If it’s not temporary, talk to transportation officials. Could other roads handle the traffic instead? What would be the implications of rerouting it? Or talk to the company behind the increase, if there’s a single employer involved.

In Chicago, the Little Village Environmental Justice Organization has pressed a manufacturer to use newer, less-polluting trucks as it prepares for hundreds more trips a day on a site next to an elementary school. The group’s leaders say they’re encouraged by the ongoing conversation.

“That’s not to say we don’t want the jobs, or that this growth isn’t important. It is,” said Kim Wasserman, executive director of the group. “But not at the cost of the truck drivers” — who breathe air tainted with their exhaust — “or the communities where these trucks are going.”
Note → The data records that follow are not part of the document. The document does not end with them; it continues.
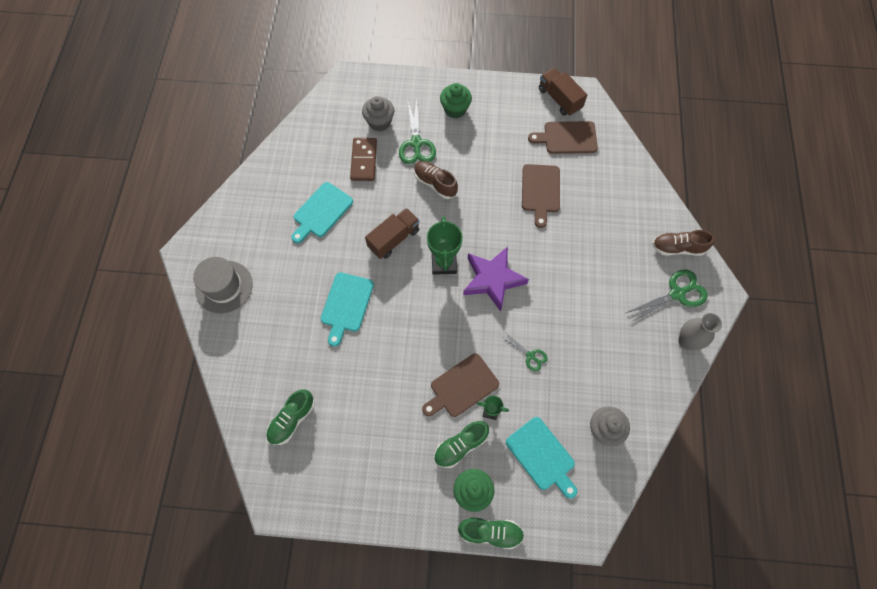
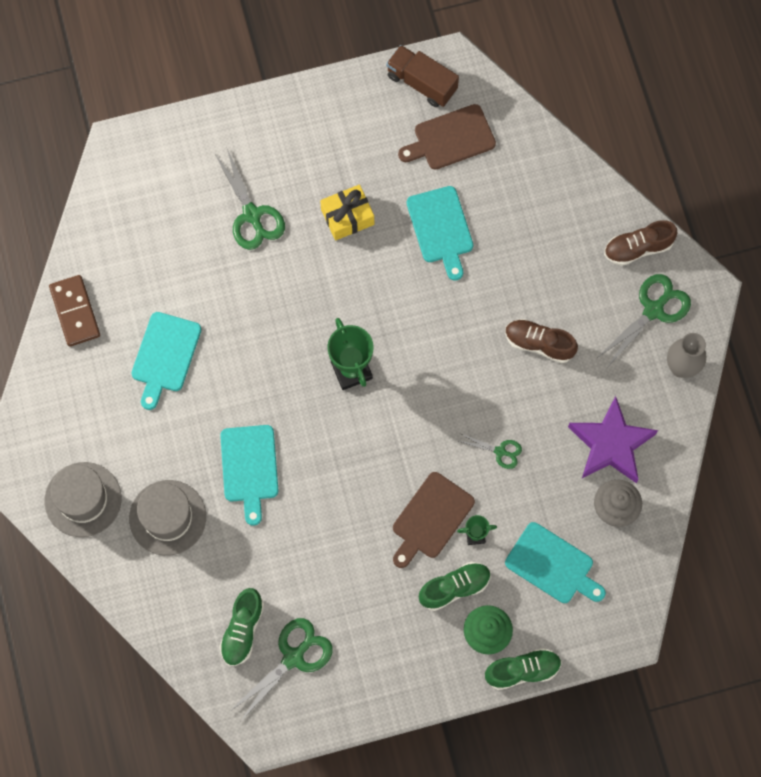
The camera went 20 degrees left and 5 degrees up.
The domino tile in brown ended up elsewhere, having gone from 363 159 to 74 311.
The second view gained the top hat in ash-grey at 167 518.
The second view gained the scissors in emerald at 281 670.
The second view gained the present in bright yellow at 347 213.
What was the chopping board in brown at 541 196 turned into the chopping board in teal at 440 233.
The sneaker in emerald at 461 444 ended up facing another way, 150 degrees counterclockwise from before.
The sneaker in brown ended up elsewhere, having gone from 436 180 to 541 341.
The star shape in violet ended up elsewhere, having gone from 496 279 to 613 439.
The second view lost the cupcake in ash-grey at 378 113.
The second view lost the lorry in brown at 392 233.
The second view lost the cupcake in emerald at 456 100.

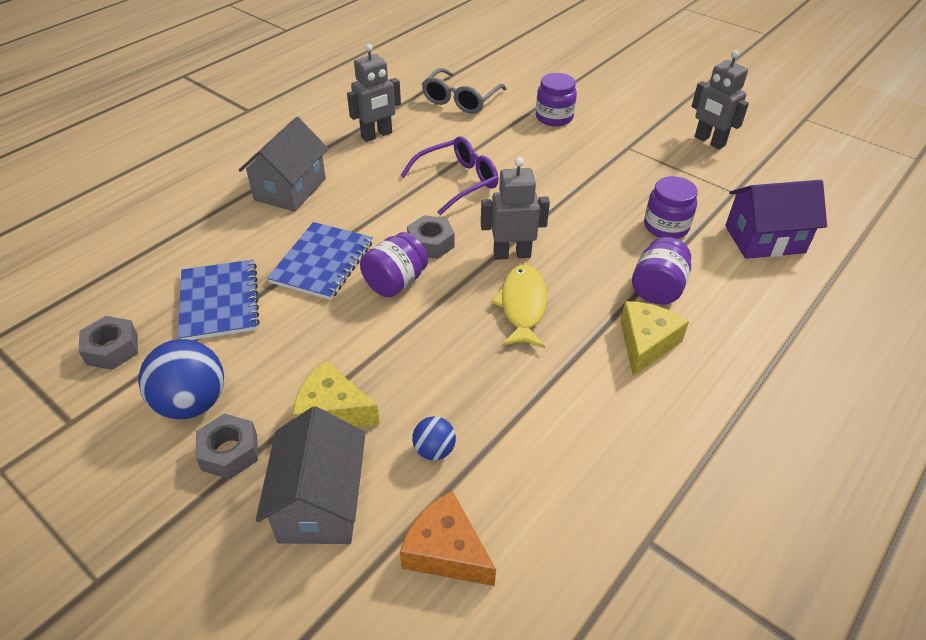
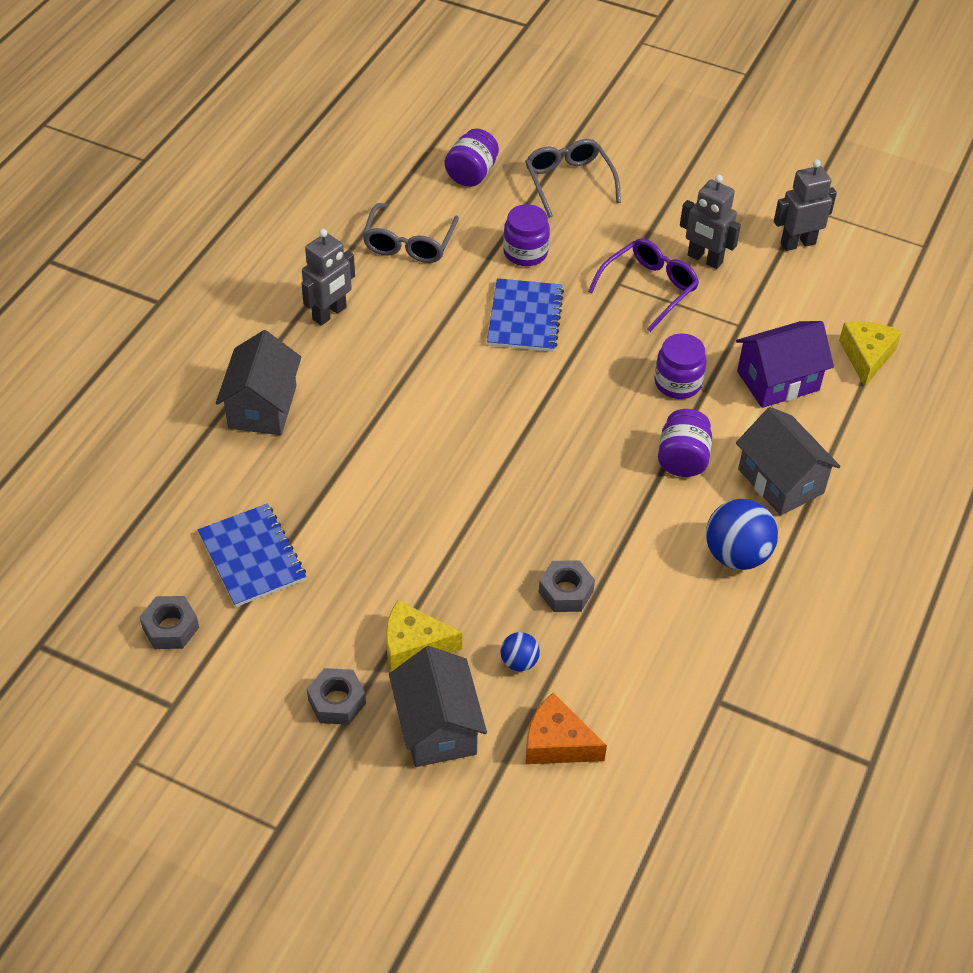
The camera went 15 degrees left and 5 degrees up.
The preserve jar in violet ended up elsewhere, having gone from 394 264 to 471 158.
The notebook in cobalt ended up elsewhere, having gone from 320 261 to 525 315.
The second view gained the glasses in ash-grey at 573 178.
The nut in ash-grey ended up elsewhere, having gone from 430 237 to 567 586.
The glasses in violet ended up elsewhere, having gone from 449 175 to 643 285.
The sphere in cobalt ended up elsewhere, having gone from 181 379 to 742 534.
The second view gained the toy house in ash-grey at 788 461.
The robot in ash-grey ended up elsewhere, having gone from 515 208 to 805 205.
The cheese wedge in bright yellow ended up elsewhere, having gone from 654 338 to 870 354.
The second view lost the fish figure in bright yellow at 519 306.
My kid’s school isn’t near any major roads, but what about the diesel school buses that idle outside? Isn’t that a problem?

Yes. Getting bus drivers (and parents) to turn off their engines while waiting to pick up kids really can make a difference. Pat Ryan, an associate professor of pediatrics at Cincinnati Children’s Hospital Medical Center, led a study that found significant drops in air pollutants following an anti-idling campaign at a Cincinnati school with a lot of buses.

Just putting up a no-idling sign isn’t enough, Ryan said: “You have to be a little more active, at least until — hopefully — it becomes a habit.” There’s an assumption among some drivers that they’ll burn up more fuel turning their engine off and back on again than if they idle, but that’s not true, he said.

The EPA has also helped school districts replace old diesel buses with grants from its Diesel Emissions Reduction Act program. But the future of that funding is unclear.

I’m not in a big city. This stuff doesn’t apply to my area, right?

Schools near busy roads are a particular problem in big cities, but thousands of these cases are in suburbs, smaller cities and rural communities.

School districts in areas with more undeveloped land do have options a heavily urbanized district doesn’t, as long as the issue is on their radar. Consider the suburban Blue Valley district in Overland Park, Kansas. Officials there try to get new schools into the plans for future subdivisions while there’s still time for that — and to build their campuses as far from major roads as they can.

“Safety is one [reason], but the impact of pollutants on those major roads is another one,” said Dave Hill, executive director of facilities and operations for Blue Valley, which helps mentor other school districts on indoor-air quality.